Pretty much finished converting WSW to using JOML instead of LibGDX. Excellent library. Faster implementations, thread-safety out-of-the-box, smaller. Still awaiting a few features to be able to finish it and see how broken it is. =P
Did some profiling now that skeleton animation is over twice as fast thanks to JOML and found a physics bottleneck. The physics simulation uses a 2D grid to quickly find nearby bodies for collision detection. Each "tile" in the grid is just a list of bodies that are in that grid. To query nearby bodies, you pass in a position and a radius, and the grid returns all bodies that intersect the square the position+radius forms (circle test is too expensive).
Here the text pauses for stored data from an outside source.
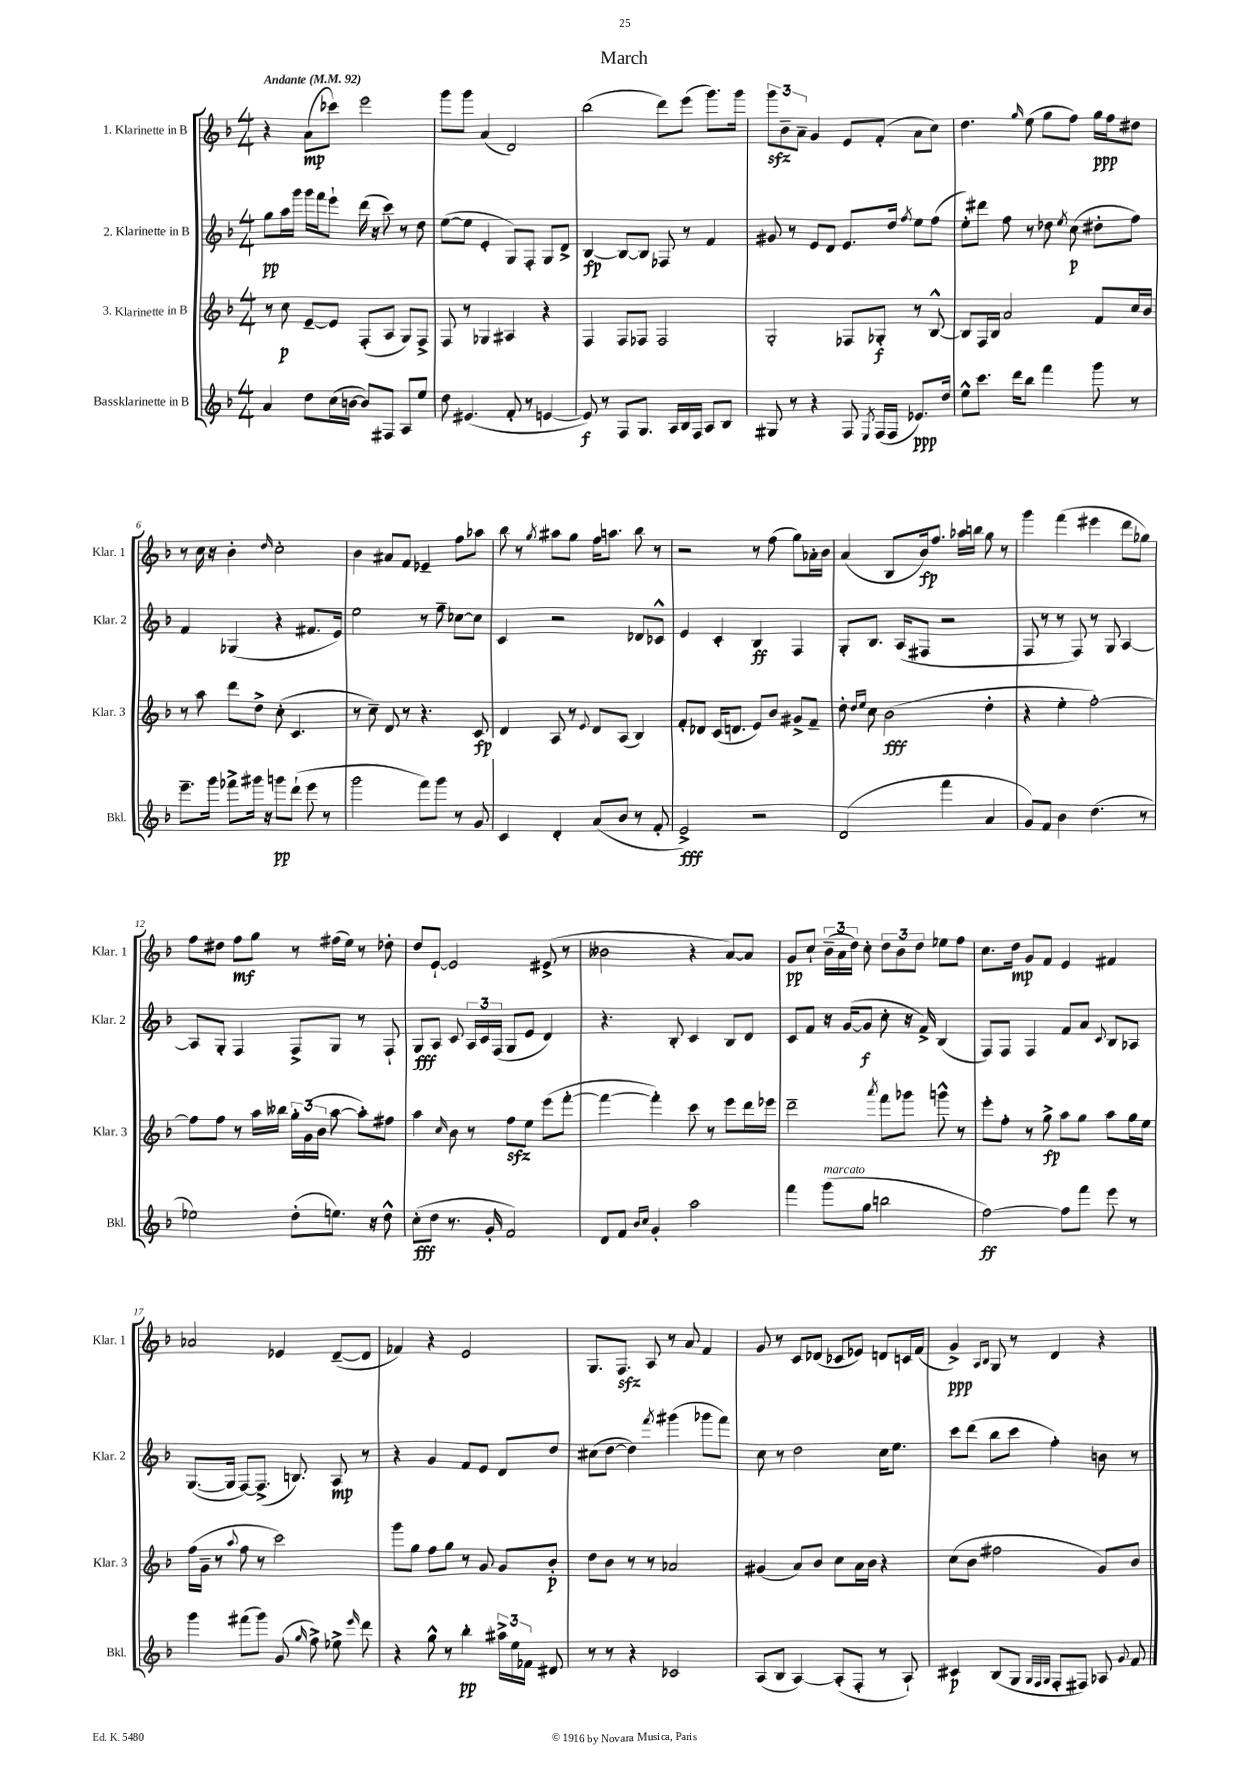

**kern	**dynam	**kern	**dynam	**kern	**dynam	**kern	**dynam
*part4	*part4	*part3	*part3	*part2	*part2	*part1	*part1
*staff4	*staff4	*staff3	*staff3	*staff2	*staff2	*staff1	*staff1
*I"Bassklarinette in B	*	*I"3. Klarinette in B	*	*I"2. Klarinette in B	*	*I"1. Klarinette in B	*
*I'Bkl.	*	*I'Klar. 3	*	*I'Klar. 2	*	*I'Klar. 1	*
*clefG2	*	*clefG2	*	*clefG2	*	*clefG2	*
*k[b-]	*	*k[b-]	*	*k[b-]	*	*k[b-]	*
*M4/4	*	*M4/4	*	*M4/4	*	*M4/4	*
*MM92	*	*MM92	*	*MM92	*	*MM92	*
=1	=1	=1	=1	=1	=1	=1	=1
!	!	!	!	!	!	!LO:TX:a:B:t=Andante	!
4a/	.	8r	.	8gg\L	pp	4r	.
.	.	8cc\	p	16aa\L	.	.	.
.	.	.	.	16ggg\JJ	.	.	.
8dd\L	.	[8e~/L	.	16ggg\LL	.	(8a\L	mp
.	.	.	.	16fff\J	.	.	.
(16cc\L	.	8e/J]	.	8eee`\J	.	8ccc-X\J)	.
[16bn\JJ	.	.	.	.	.	.	.
8b/L])	.	(8F'/L	.	(16ddd\	.	2eee\	.
.	.	.	.	16r	.	.	.
8F#X/J	.	8A/J	.	8ccc\)	.	.	.
8A/L	.	8G/L)	.	8r	.	.	.
8ee/J	.	8F^/J	.	8dd\	.	.	.
=2	=2	=2	=2	=2	=2	=2	=2
8dd\	.	8F/	.	([8ee\L	.	8ggg\L	.
(4.e#X/	.	8r	.	8ee\J]	.	8ggg\J	.
.	.	4G-X/	.	4e'/	.	(4a/	.
8f'/	.	4A#X/	.	8G/L)	.	2d/)	.
8r	.	.	.	8F'/J	.	.	.
[4en/	.	4r	.	8G/L	.	.	.
.	.	.	.	8d^/J	.	.	.
=3	=3	=3	=3	=3	=3	=3	=3
8e/])	f	4F/	.	[4B-/	fp	(2bb-\	.
8r	.	.	.	.	.	.	.
8F/L	.	8F/L	.	8B-/L_	.	.	.
8.G/J	.	8F-X/J	.	8B-/J]	.	.	.
.	.	2F-/	.	8F-X/	.	8ddd\L)	.
16A/LL	.	.	.	.	.	.	.
16B-/	.	.	.	8r	.	(8eee\J	.
16F/JJ	.	.	.	.	.	.	.
8A/L	.	.	.	4f/	.	8.ggg\L)	.
8B-/J	.	.	.	.	.	.	.
.	.	.	.	.	.	16ggg\Jk	.
=4	=4	=4	=4	=4	=4	=4	=4
8G#X/	.	2G'/	.	8g#X/	.	12gggzz\L	.
.	.	.	.	.	.	12b-~\	.
8r	.	.	.	8r	.	.	.
.	.	.	.	.	.	12a~\J	.
4r	.	.	.	8e/L	.	4g/	.
.	.	.	.	8d/J	.	.	.
8F/	.	8F-X/L	.	8.e/L	.	8e/L	.
8qE/	.	.	.	.	.	.	.
(16F/LL	.	8G-X'/J	f	.	.	(8f'/J	.
16F/JJ	.	.	.	16dd/Jk	.	.	.
.	.	.	.	8qff/	.	.	.
8.e-X/L)	ppp	8r	.	8ee\L	.	8a\L	.
.	.	[8B-^^/	.	(8ff\J	.	8cc\J)	.
16dd/Jk	.	.	.	.	.	.	.
=5	=5	=5	=5	=5	=5	=5	=5
8ee^^\L	.	8B-/L]	.	8ee'\L)	.	4.dd\	.
8.ccc\J	.	16F/L	.	8ddd#X\J	.	.	.
.	.	16B-/JJ	.	.	.	.	.
.	.	2a/	.	8ff\	.	.	.
16ddd\KL	.	.	.	.	.	.	.
.	.	.	.	.	.	16qqgg/	.
8bb-\J	.	.	.	8r	.	(8ee\	.
4fff\	.	.	.	8dd-X\	.	8gg\L	.
.	.	.	.	8qee/	.	.	.
.	.	.	.	(8cc\	p	8ff\J)	.
8ggg\	.	8f/L	.	8dd#X'\L	.	16gg\LL	ppp
.	.	.	.	.	.	16ff\J	.
8r	.	16cc/L	.	8ff\J)	.	8dd#X\J	.
.	.	16b-/JJ	.	.	.	.	.
!!LO:LB:g=z
=6	=6	=6	=6	=6	=6	=6	=6
8.eee~\L	.	8r	.	4f/	.	8r	.
.	.	8aa\	.	.	.	16cc\	.
16ggg\Jk	.	.	.	.	.	16r	.
8fff-X^\L	.	8ddd\L	.	(4G-X/	.	4b-'\	.
16ggg#X\Jk	.	8dd^\J	.	.	.	.	.
16r	.	.	.	.	.	.	.
.	.	.	.	.	.	16qqdd/	.
8gggn\L	pp	(8cc'\	.	4r	.	2cc'\	.
(8ddd`\J	.	4.c/	.	.	.	.	.
8eee\	.	.	.	8.f#X/L	.	.	.
8r	.	.	.	.	.	.	.
.	.	.	.	16e/Jk)	.	.	.
=7	=7	=7	=7	=7	=7	=7	=7
2ggg\	.	8r	.	2ee\	.	4b-\	.
.	.	8cc~\)	.	.	.	.	.
.	.	8d/	.	.	.	8a#X/L	.
.	.	8r	.	.	.	8f/J	.
8fff\L)	.	4.r	.	8r	.	4e-X~/	.
8ggg\J	.	.	.	8ff~\	.	.	.
8r	.	.	.	[8cc-X\L	.	8ff\L	.
8g/	.	8c/	fp	8cc-\J]	.	8aa-X\J	.
=8	=8	=8	=8	=8	=8	=8	=8
4c/	.	4d/	.	4c/	.	8bb-\	.
.	.	.	.	.	.	8r	.
.	.	.	.	.	.	8qgg/	.
4d'/	.	8A/	.	2r	.	8aa#X\L	.
.	.	8r	.	.	.	8gg\J	.
.	.	8qqe/	.	.	.	.	.
(8a/L	.	8d/L	.	.	.	16ff\KL	.
.	.	.	.	.	.	8.aan\J	.
8b-/J	.	(8A/J	.	.	.	.	.
8r	.	4B-/)	.	8d-X/L	.	8bb-\	.
8f'/	.	.	.	8c-X^^/J	.	8r	.
=9	=9	=9	=9	=9	=9	=9	=9
2e^/)	fff	8f'/L	.	4e/	.	2r	.
.	.	8d-X/J	.	.	.	.	.
.	.	(16c/KL	.	4c'/	.	.	.
.	.	8.dn/J	.	.	.	.	.
2r	.	8e/L)	.	4B-/	ff	8r	.
.	.	8b-/J	.	.	.	(8ff\	.
.	.	8g#X^/L	.	4F/	.	8gg\L)	.
.	.	8f~/J	.	.	.	16a-X'\L	.
.	.	.	.	.	.	16b-\JJ	.
=10	=10	=10	=10	=10	=10	=10	=10
(2d/	.	8dd'\	.	8G'/L	.	(4a/	.
.	.	16qqdd/LL	.	.	.	.	.
.	.	16qqee/JJ	.	.	.	.	.
.	.	8cc\	.	8.B-/J	.	.	.
.	.	(2b-\	fff	.	.	8B-/L	.
.	.	.	.	(16A/KL	.	.	.
.	.	.	.	8F#X/J	.	16b-/k)	fp
.	.	.	.	.	.	8.ff/J	.
4fff\	.	.	.	2r	.	.	.
.	.	.	.	.	.	16aa-X\LL	.
.	.	.	.	.	.	16bbn\JJ	.
4a/	.	4dd'\	.	.	.	8gg\	.
.	.	.	.	.	.	8r	.
=11	=11	=11	=11	=11	=11	=11	=11
8g/L)	.	4r	.	8F/	.	4ggg\	.
8f/J	.	.	.	8r	.	.	.
4b-\	.	4ee'\	.	8r	.	(4fff\	.
.	.	.	.	8F/)	.	.	.
(4.dd\	.	[2ff'\)	.	8r	.	4eee#X\	.
.	.	.	.	8G/	.	.	.
.	.	.	.	[4A/	.	8ddd\L	.
8r	.	.	.	.	.	8gg-X\J)	.
!!LO:LB:g=z
=12	=12	=12	=12	=12	=12	=12	=12
2ee-X\)	.	8ff\L]	.	8A/L]	.	8ff\L	.
.	.	8ff\J	.	8G'/J	.	8dd#X\J	.
.	.	8r	.	4F/	.	8ff\L	mf
.	.	16aa\LL	.	.	.	8gg\J	.
.	.	16bb--X\JJ	.	.	.	.	.
(8dd'\L	.	24gg'\LL	.	8F^/L	.	8r	.
.	.	(24g\	.	.	.	.	.
.	.	24b-\JJ	.	.	.	.	.
8.een\J)	.	[8aa\	.	8G/J	.	(16ff#X\LL	.
.	.	.	.	.	.	16ee\JJ)	.
.	.	8aa'\L])	.	8r	.	8r	.
16r	.	.	.	.	.	.	.
8dd^^\	.	8ff#X\J	.	8F`/	.	8dd-X'\	.
=13	=13	=13	=13	=13	=13	=13	=13
(8cc'\L	fff	4aa\	.	8G/L	fff	8dd/L	.
8dd\J	.	.	.	8A/J	.	[8e`/J	.
.	.	16qqcc/	.	.	.	.	.
8.r	.	8b-\	.	8c/	.	2e/]	.
.	.	8r	.	24A/LL	.	.	.
.	.	.	.	24c/	.	.	.
16g'/	.	.	.	.	.	.	.
.	.	.	.	(24F/JJ	.	.	.
2f/)	.	8ffzz\L	.	8G/L	.	.	.
.	.	8ee\J	.	8e/J	.	.	.
.	.	(8eee\L	.	4d/)	.	(8e#X^/	.
.	.	[8fff'\J	.	.	.	8r	.
=14	=14	=14	=14	=14	=14	=14	=14
8d/L	.	4fff\_	.	4.r	.	2b--X\	.
8f/J	.	.	.	.	.	.	.
16qqb-/LL	.	.	.	.	.	.	.
16qqcc/JJ	.	.	.	.	.	.	.
4g'/	.	4fff'\])	.	.	.	.	.
.	.	.	.	8B-'/	.	.	.
2aa\	.	8ccc\	.	4c/	.	4r	.
.	.	8r	.	.	.	.	.
.	.	8eee\L	.	8B-/L	.	[8a/L)	.
.	.	16ddd\L	.	8d/J	.	8a/J]	.
.	.	16eee-X\JJ	.	.	.	.	.
=15	=15	=15	=15	=15	=15	=15	=15
4fff\	.	2ddd~\	.	8c/L	.	8g/L	pp
.	.	.	.	8f/J	.	8cc`/J	.
!LO:TX:a:i:t=marcato	!	!	!	!	!	!	!
(8ggg\L	.	.	.	16r	.	(24b-~\LL	.
.	.	.	.	.	.	24a\	.
.	.	.	.	([16g/KL	.	.	.
.	.	.	.	.	.	24dd\JJ)	.
8gg\J	.	.	.	8g/J]	f	8cc'\	.
.	.	8qaaa/	.	.	.	.	.
2bbn\	.	8fff\L	.	8cc'\	.	12dd\L	.
.	.	.	.	.	.	12b-\	.
.	.	8ggg-X\J	.	16r	.	.	.
.	.	.	.	.	.	12dd\J	.
.	.	.	.	16f^/)	.	.	.
.	.	8gggn^^\	.	(4B-/	.	8ee-X\L	.
.	.	8r	.	.	.	8ff\J	.
=16	=16	=16	=16	=16	=16	=16	=16
[2ff\)	ff	8eee'\L	.	8F/L)	.	8.cc\L	.
.	.	8ff'\J	.	8F/J	.	.	.
.	.	.	.	.	.	16dd\Jk	mp
.	.	8r	.	4F/	.	8g/L	.
.	.	8gg^\	fp	.	.	8f/J	.
8ff\L]	.	8aa\L	.	8f/L	.	4e/	.
8fff\J	.	8gg\J	.	8a/J	.	.	.
.	.	.	.	8qqc/	.	.	.
8eee\	.	8aa\L	.	8B-/L	.	4f#X/	.
8r	.	16gg\L	.	8A-X/J	.	.	.
.	.	16ee\JJ	.	.	.	.	.
!!LO:LB:g=z
=17	=17	=17	=17	=17	=17	=17	=17
4ggg\	.	(16ff\LL	.	([8.G/L	.	2a-X/	.
.	.	16g~\JJ	.	.	.	.	.
.	.	8r	.	.	.	.	.
.	.	.	.	16G/Jk]	.	.	.
.	.	8qqaa/	.	.	.	.	.
(8fff#X\L	.	8ff\	.	[8F/L)	.	.	.
8ggg\J)	.	8r	.	(8.F^/J]	.	.	.
(8g/	.	2ccc\)	.	.	.	4e-X/	.
.	.	.	.	8.Bn/)	.	.	.
16qqgg/	.	.	.	.	.	.	.
8ff^\)	.	.	.	.	.	.	.
8ee-X^\	.	.	.	8A/	mp	([8d~/L	.
16qqeee/	.	.	.	.	.	.	.
8ddd\	.	.	.	8r	.	8d/J]	.
=18	=18	=18	=18	=18	=18	=18	=18
4r	.	8ggg\L	.	4r	.	4f-X/)	.
.	.	8gg\J	.	.	.	.	.
8gg^^\	.	8ff\L	.	4g/	.	4r	.
8r	.	8gg\J	.	.	.	.	.
4bb-'\	pp	8r	.	8f/L	.	2e/	.
.	.	8g/	.	8e/J	.	.	.
24aa#X^\LL	.	8g/L	.	8d/L	.	.	.
24ee\	.	.	.	.	.	.	.
24f-X\JJ	.	.	.	.	.	.	.
8d#X/	.	8b-'/J	p	8dd/J	.	.	.
=19	=19	=19	=19	=19	=19	=19	=19
8r	.	8dd\L	.	(8cc#X\L	.	8.G/L	.
8r	.	8b-\J	.	[8dd\J	.	.	.
.	.	.	.	.	.	8.Fzz/J	.
4r	.	8r	.	4dd\])	.	.	.
.	.	8r	.	.	.	8A/	.
.	.	.	.	8qfff/	.	.	.
2c-X/	.	2a-X/	.	(4ggg#X\	.	8r	.
.	.	.	.	.	.	8a/	.
.	.	.	.	8ggg-X\L	.	4f/	.
.	.	.	.	8fff\J)	.	.	.
=20	=20	=20	=20	=20	=20	=20	=20
(8A/L	.	(4g#X/	.	8cc\	.	8g/	.
8B-/J	.	.	.	8r	.	8r	.
[4A/)	.	8a/L)	.	2dd\	.	8c/L	.
.	.	8b-/J	.	.	.	(8d-X/J	.
(8A'/L]	.	8cc\L	.	.	.	8c-X/L	.
8F'/J	.	16a\L	.	.	.	8e-X/J)	.
.	.	16b-\JJ	.	.	.	.	.
8r	.	4r	.	16cc\KL	.	8dn/L	.
.	.	.	.	8.ee\J	.	.	.
8A`/)	.	.	.	.	.	16cn/L	.
.	.	.	.	.	.	(16f/JJ	.
=21	=21	=21	=21	=21	=21	=21	=21
4c#X/	p	(8cc\L	.	8ccc\L	.	4g^/)	ppp
.	.	8b-\J	.	(8ddd\J	.	.	.
.	.	.	.	.	.	16qqA/LL	.
.	.	.	.	.	.	16qqB-/JJ	.
(8B-/L	.	2ff#X\	.	8bb-\L	.	8G/	.
8G/J	.	.	.	8ccc\J	.	8r	.
32qqG/LLL	.	.	.	.	.	.	.
32qqF/	.	.	.	.	.	.	.
32qqG/JJJ	.	.	.	.	.	.	.
8F'/L	.	.	.	4ff'\)	.	4d/	.
8F#X/J)	.	.	.	.	.	.	.
8A-X/	.	8g/L)	.	8bn\	.	4r	.
8qqg/	.	.	.	.	.	.	.
8f/	.	8b-/J	.	8r	.	.	.
==	==	==	==	==	==	==	==
*-	*-	*-	*-	*-	*-	*-	*-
Since the grid tile size is bigger than the bodies, each body generally only needs to check 1 tile, or 2 or 4 if the query area extends across a grid boundary. While doing some optimizations getting rid of some unnecessary divides, I realized that there was a bug in there that expanded the search area by 1 tile in each dimension, meaning a 1x1 check turned into a 2x2, and a 1x2 check turned into a 2x3. This had a huge impact on performance as it basically does 2-4x as much work. In combination with getting rid of a few divides, Math.floors() and Math.ceils(), I almost managed to double the body-body collision testing performance.
What kind of perfomance scaling you have with increasing tile size. Many times I have found that making tiles much bigger than bodies is net win. Basically it increases number of hit test but fits cache much better.